Quartier de Palermo, à Buenos Aires. |
Il y a aussi un lien puissant entre le vieux tango et le lunfardo, l´argot
de Buenos Aires découlant de l´apport au castillan de mots étrangers par les
nouveaux immigrés, comme «taita», mot pouvant désigner «le patron»,«le
bagarreur», «le sicaïre». Ceci explique que le tango ne fut pas au départ
particulièrement populaire. Voyons ce que dit Borges là-dessus : «Le
peuple au début repousse le tango et ce parce qu´ il connaissait son origine
infâme.
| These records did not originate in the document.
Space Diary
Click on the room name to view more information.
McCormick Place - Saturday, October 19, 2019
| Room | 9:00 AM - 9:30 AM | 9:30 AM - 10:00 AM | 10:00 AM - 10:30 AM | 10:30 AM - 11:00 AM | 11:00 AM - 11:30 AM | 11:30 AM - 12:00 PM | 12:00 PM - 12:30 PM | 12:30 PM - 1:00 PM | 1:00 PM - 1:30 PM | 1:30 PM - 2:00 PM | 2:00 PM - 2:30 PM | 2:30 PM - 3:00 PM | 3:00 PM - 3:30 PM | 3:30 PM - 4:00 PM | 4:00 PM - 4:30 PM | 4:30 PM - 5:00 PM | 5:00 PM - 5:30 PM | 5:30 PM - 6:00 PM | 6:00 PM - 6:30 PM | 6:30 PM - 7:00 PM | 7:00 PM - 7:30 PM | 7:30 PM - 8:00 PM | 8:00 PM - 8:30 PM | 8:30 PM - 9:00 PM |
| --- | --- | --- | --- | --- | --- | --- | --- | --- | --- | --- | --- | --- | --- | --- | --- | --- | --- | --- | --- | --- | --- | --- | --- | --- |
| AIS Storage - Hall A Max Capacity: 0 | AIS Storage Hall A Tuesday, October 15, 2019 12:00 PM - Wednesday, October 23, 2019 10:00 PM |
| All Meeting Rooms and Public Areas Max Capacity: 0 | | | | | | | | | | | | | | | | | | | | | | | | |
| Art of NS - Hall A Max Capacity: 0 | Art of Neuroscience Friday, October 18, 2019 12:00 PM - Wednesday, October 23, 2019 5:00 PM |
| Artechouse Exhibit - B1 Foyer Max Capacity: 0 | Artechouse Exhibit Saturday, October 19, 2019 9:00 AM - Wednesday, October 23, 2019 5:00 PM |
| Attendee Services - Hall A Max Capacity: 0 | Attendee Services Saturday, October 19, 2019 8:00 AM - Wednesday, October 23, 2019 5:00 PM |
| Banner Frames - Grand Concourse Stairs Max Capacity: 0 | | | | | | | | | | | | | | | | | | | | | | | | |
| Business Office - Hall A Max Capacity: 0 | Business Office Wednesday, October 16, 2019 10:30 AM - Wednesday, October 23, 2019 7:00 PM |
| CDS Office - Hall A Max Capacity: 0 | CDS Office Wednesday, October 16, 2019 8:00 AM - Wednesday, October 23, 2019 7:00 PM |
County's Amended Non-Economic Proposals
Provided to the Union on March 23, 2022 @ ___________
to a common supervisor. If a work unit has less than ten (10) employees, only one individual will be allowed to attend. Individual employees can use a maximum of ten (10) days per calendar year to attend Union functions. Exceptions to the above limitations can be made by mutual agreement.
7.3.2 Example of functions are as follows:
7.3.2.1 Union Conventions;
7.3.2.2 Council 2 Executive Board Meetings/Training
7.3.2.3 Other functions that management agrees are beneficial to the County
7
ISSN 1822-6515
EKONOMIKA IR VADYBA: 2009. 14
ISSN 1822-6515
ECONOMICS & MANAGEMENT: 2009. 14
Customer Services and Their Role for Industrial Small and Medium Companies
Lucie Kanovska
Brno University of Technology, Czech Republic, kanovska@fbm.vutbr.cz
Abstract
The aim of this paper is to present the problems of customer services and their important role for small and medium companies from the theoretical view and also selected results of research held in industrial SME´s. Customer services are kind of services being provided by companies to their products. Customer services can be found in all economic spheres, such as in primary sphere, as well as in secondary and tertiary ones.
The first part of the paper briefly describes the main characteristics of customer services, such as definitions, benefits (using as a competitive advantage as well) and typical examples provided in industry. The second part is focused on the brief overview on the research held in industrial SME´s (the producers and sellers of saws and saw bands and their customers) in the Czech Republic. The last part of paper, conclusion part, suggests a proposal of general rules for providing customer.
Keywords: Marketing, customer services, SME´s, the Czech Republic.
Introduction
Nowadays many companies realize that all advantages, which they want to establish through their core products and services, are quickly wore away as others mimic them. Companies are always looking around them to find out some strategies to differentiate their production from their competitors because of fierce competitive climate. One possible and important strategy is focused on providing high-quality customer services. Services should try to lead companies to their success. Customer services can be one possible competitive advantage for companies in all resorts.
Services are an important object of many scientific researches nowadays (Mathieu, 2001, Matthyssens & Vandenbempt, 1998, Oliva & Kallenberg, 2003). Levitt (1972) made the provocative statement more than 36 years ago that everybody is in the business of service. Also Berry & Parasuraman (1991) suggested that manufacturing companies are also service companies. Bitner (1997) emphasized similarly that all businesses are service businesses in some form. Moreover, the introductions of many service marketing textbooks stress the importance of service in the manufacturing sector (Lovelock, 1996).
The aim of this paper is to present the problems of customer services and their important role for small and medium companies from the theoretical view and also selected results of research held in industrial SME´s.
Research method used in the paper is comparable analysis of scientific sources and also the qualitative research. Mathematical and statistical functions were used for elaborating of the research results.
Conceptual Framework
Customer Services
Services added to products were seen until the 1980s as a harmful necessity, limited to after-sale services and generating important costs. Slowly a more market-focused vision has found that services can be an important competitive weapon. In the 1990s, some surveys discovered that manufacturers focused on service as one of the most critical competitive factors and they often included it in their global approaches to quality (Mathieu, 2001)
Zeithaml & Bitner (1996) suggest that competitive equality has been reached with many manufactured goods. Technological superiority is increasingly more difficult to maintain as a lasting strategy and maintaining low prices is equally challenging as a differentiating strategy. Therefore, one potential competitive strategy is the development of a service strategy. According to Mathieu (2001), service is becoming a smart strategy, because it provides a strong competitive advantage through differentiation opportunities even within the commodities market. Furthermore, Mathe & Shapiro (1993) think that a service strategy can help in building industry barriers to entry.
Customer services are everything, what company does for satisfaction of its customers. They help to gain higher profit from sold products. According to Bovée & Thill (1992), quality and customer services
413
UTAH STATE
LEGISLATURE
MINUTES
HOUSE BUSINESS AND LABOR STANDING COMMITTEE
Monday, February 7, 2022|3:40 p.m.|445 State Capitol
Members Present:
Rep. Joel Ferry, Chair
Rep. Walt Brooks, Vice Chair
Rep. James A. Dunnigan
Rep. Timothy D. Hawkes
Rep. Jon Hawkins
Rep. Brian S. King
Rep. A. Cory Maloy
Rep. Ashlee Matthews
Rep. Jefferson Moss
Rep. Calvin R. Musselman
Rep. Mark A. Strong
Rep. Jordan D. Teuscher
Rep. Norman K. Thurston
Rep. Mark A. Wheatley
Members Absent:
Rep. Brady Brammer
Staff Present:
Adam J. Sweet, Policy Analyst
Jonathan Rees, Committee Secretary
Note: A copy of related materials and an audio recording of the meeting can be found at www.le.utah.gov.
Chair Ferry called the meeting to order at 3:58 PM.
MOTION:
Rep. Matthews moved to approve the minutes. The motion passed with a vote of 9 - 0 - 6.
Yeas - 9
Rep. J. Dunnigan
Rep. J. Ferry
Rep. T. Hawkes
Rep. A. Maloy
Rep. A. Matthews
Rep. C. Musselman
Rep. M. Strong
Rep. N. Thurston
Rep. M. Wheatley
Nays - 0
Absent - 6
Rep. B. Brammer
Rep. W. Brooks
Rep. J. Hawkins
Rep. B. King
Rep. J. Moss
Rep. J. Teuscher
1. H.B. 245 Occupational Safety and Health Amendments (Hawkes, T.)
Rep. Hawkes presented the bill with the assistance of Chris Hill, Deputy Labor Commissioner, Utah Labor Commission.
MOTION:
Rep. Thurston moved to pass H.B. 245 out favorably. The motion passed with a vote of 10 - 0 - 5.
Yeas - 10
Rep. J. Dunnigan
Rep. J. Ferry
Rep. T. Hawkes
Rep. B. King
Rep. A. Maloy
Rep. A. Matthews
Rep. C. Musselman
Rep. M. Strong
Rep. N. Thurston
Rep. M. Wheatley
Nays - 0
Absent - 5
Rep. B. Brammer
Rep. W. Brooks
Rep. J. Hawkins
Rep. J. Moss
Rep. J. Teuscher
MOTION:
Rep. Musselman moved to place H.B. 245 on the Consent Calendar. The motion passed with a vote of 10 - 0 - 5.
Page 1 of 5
Et cela est confirmé par ce que j´ai vu à maintes reprises, ce que j´ai
vu quand j´étais gosse à Palermo et beaucoup plus tard aux alentours de la rue
Boedo avant la deuxième dictature(4). C´est –à-dire, j´ai vu des couples
d´hommes dansant le tango, disons le boucher et le charron, l´un d´eux avec peut-être
un œillet à l´oreille dansant au rythme du petit orgue. Parce que les femmes du
peuple connaissaient l´origine abjecte du tango et ne voulaient pas le danser
(…) Par-dessus le marché, on le dansait en des endroits qui n´étant pas
exactement des maisons de mauvaise réputation, en étaient comme le vestibule de
ces mêmes maisons».
Toute l´érudition de Borges concernant le tango défile dans ces quatre
conférences, tous les personnages, les livres, les événements et
l´historiographie qui ébauchent la cartographie d´une danse symbole de
l´Argentine qui a fait le tour du monde, depuis la France qui a énormément
contribué à son internationalisation jusqu´au Japon. On croise dans ce livre
des musiciens tels Eduardo Vicente Bianco, Enrique Saborido, Juan Bautista
Deambroggio, Roberto Firpo, Juan Ignacio «Pacho» Maglio, Francisco Canaro ou
Julio de Caro ; des écrivains comme Adolfo Bioy Casares, Miguel A. Camino,
Ricardo Güiraldes, Macedonio Fernandez
(que Borges admirait), Domingo Faustino Sarmiento(qui fut également président
de la République et connu en pays littéraire pour son livre
Facundo-civilización y barbarie sur le caudillo Facundo Quiroga),José
Hernández(grand poète, auteur du célèbre Martín Fierro, nom qui fut «emprunté»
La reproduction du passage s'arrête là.